Is $x\sin\left(\frac{1}{x}\right)$ uniformly continuous in $\mathbb{R}$?

Question

Let $f:\mathbb{R}\xrightarrow{}\mathbb{R}$ with rule defined as $$ f(x) = \left\{\begin{array} xx\operatorname{sin}\left(\frac{1}{x}\right) &\text{ if }x\neq0 \\ 0 &\text{ if } x=0 \end{array}\right. $$ I would like to show that this function is uniformly continous over $\mathbb{R}$. I started out with the $\epsilon-\delta$ definition and tried to manipulate the following expression without success, $$ \left|x \operatorname{sin}\left(\frac{1}{x}\right) - y \operatorname{sin}\left(\frac{1}{y}\right) \right |\\ =\left|x \operatorname{sin}\left(\frac{1}{x}\right) -x \operatorname{sin}\left(\frac{1}{y}\right) +x \operatorname{sin}\left(\frac{1}{y}\right) - y \operatorname{sin}\left(\frac{1}{y}\right) \right | \\ \leq \left|x \left(\operatorname{sin}\left(\frac{1}{x}\right) - \operatorname{sin}\left(\frac{1}{y}\right)\right) + (x - y) \operatorname{sin}\left(\frac{1}{y}\right) \right | $$ Also, the function isn't Lipschitz, so I can't go this way too. I've seen some other proofs at mathSE however they try to show things for smallers domains as $[0,1]$.

Answer 1

Hints:

(1) The function is continuous on any compact interval $[-a,a]$.
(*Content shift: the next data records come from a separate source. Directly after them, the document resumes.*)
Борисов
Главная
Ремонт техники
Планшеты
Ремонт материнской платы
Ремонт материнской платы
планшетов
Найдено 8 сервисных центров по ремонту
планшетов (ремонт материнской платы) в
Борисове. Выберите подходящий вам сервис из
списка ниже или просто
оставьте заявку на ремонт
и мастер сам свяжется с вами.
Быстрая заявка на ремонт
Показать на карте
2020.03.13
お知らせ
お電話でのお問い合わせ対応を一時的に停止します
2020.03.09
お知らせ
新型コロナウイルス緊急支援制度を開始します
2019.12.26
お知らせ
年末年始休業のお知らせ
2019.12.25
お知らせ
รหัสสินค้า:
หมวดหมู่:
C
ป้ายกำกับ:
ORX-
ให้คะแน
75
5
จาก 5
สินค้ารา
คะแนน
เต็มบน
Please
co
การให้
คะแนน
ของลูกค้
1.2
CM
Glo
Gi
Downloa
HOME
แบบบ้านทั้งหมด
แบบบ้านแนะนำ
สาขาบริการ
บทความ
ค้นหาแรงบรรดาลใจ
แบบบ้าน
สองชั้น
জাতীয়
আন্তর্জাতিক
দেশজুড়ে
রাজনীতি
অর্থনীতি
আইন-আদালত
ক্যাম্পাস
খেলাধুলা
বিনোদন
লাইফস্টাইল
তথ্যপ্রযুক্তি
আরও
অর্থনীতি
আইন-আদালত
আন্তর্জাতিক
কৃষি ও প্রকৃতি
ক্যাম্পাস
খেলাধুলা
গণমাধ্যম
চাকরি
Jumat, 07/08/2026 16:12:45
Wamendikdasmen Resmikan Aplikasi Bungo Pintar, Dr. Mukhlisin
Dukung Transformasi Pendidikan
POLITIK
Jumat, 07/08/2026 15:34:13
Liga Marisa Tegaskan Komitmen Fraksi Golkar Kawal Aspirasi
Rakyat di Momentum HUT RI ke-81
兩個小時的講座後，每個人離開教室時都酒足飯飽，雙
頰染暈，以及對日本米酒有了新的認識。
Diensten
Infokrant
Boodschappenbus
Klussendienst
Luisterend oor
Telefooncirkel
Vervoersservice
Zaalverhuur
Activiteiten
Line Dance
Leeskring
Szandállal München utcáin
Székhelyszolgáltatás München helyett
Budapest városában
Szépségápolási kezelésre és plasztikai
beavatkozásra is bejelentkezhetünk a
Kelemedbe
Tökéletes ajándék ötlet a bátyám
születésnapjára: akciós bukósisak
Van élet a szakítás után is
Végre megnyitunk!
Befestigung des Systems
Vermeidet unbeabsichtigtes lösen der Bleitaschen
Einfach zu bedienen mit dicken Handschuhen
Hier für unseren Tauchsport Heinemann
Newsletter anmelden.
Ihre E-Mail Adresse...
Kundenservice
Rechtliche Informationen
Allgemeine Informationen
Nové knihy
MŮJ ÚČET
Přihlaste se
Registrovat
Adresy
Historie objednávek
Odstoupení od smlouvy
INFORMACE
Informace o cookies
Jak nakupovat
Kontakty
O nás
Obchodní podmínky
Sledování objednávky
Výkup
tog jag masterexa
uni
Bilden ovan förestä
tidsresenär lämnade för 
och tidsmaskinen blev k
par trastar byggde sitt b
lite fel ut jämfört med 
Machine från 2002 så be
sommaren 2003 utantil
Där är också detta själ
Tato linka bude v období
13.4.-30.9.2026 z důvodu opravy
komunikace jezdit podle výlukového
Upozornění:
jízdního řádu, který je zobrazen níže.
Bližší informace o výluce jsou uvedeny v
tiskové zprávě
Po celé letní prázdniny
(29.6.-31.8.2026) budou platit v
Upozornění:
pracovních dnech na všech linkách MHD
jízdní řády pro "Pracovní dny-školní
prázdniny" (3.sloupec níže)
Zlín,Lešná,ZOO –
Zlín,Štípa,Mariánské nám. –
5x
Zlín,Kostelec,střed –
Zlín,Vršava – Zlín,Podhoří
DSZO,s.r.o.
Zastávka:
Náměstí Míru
(2) The derivative is bounded on semi-infinite intervals $(-\infty,-a]$ and $[a,\infty)$ where $a > 0$.

Answer 2

Since $$\lim_{x\to\ 0} f(x) = f(0)$$ we know that $f$ is continuous particularly on $[-1,1]$. Hence, it is uniform continuous on $[-1,1]$.

Now, assume $x \in \mathbb R \setminus [-1,1]$. Then, by Lagrange's theorem (or MVT), we have $$\exists \xi \in (x,y): f(x)-f(y) = f'(\xi)(x-y) \tag 1$$ Also, $$|f'(x)| = \left|\sin\frac 1x - \frac 1x\cos \frac 1x\right| \le 1 + 1 = 2 \tag 2$$ Therefore, $$(1)\land (2) \implies |f(x) - f(y)| = |f'(x)||x-y| \le 2|x-y|$$ Now, apply $\varepsilon$-$\delta$ definition.

Answer 3

hint

$ f $ is even and continuous at $ \Bbb R $ .

Given $ \epsilon>0$.

$$\lim_{|x|\to+\infty}f(x)=1$$

So, for $ |x| $ and $ |y| $ large enough,

Let us say, $$x>y>A>0\text{ or } x<y<B<0$$

$$|f(x)-f(y)|\le|f(x)-1|+|f(y)-1|<\epsilon$$

On the other hand, $ f $ is uniformly continuous at the compact $ [A,B] $,

So, There exists $ \eta>0 $, such that

for $ x,y\in[A,B] $ $$|x-y|<\eta\implies |f(x)-f(y)|<\epsilon$$

Now, use continuity at $ A $ and $ B$ for the cases $$x<A<y \text{ or } x<B<y$$